**TASK PROMPT:** All lines from the line containing "Have similar (if" up to and including the last line of the listing below should be echoed exactly; no other lines belong in the response.
### INPUT DATA ###
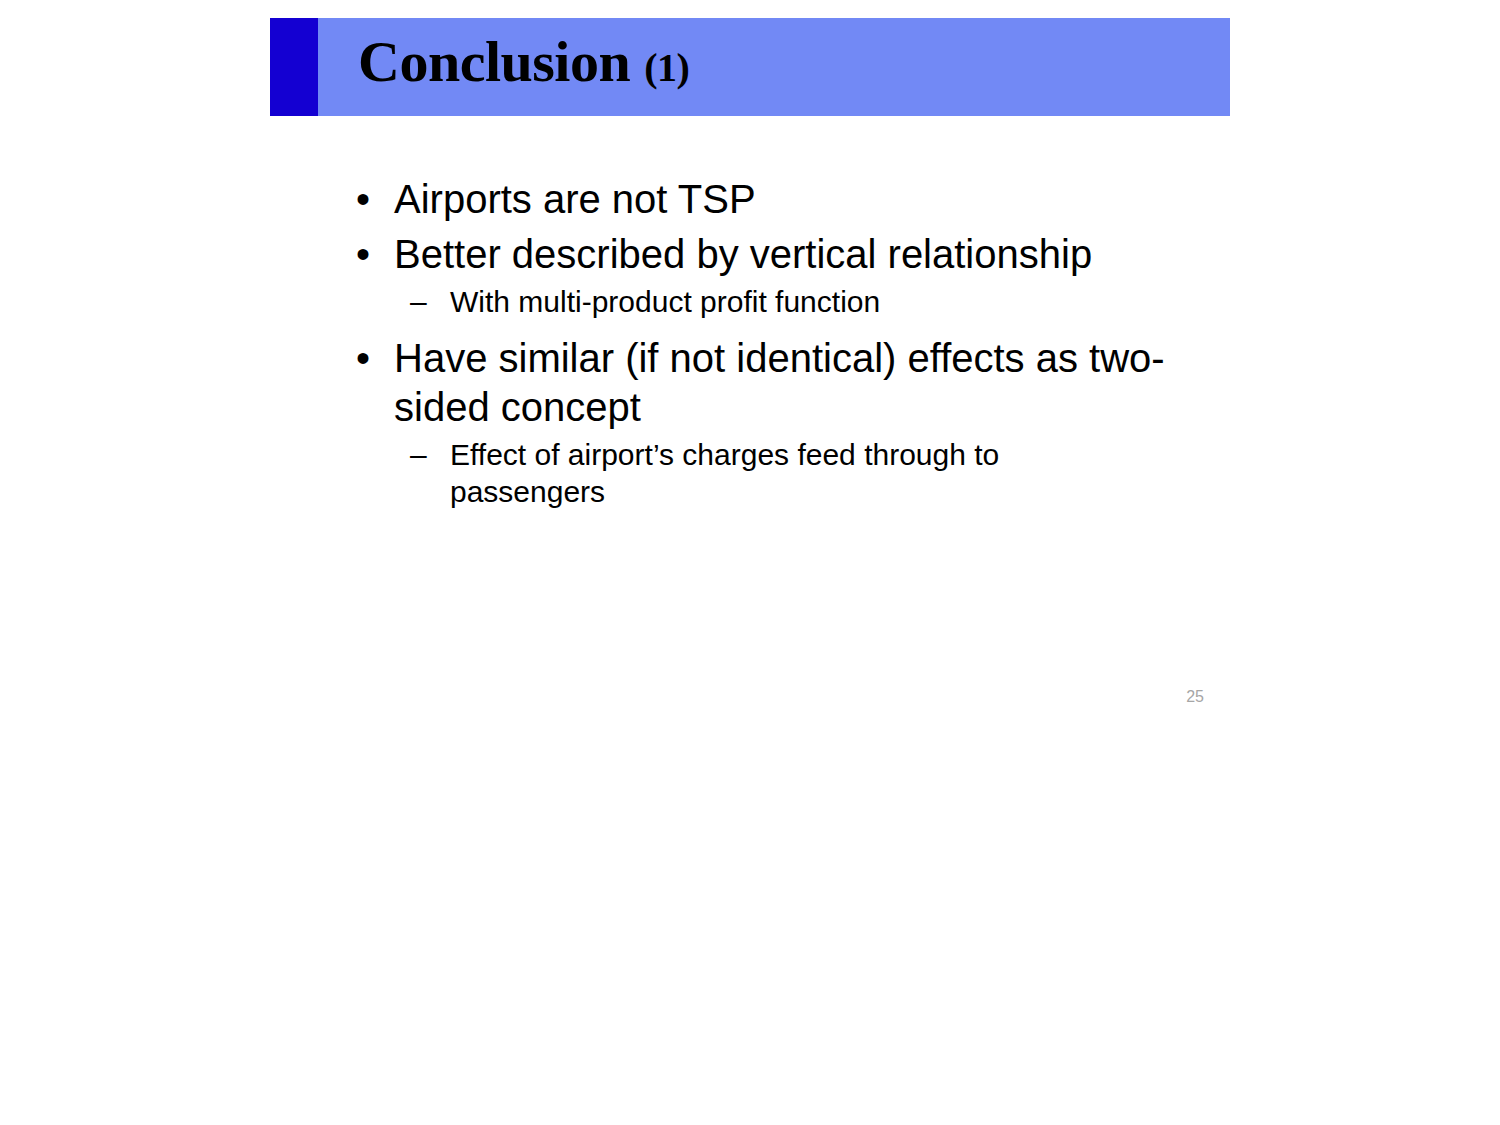Conclusion (1)
Airports are not TSP
Better described by vertical relationship
With multi-product profit function
Have similar (if not identical) effects as two-sided concept
Effect of airport’s charges feed through to
passengers
25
###
**REPLY:**
Have similar (if not identical) effects as two-sided concept
Effect of airport’s charges feed through to
passengers
25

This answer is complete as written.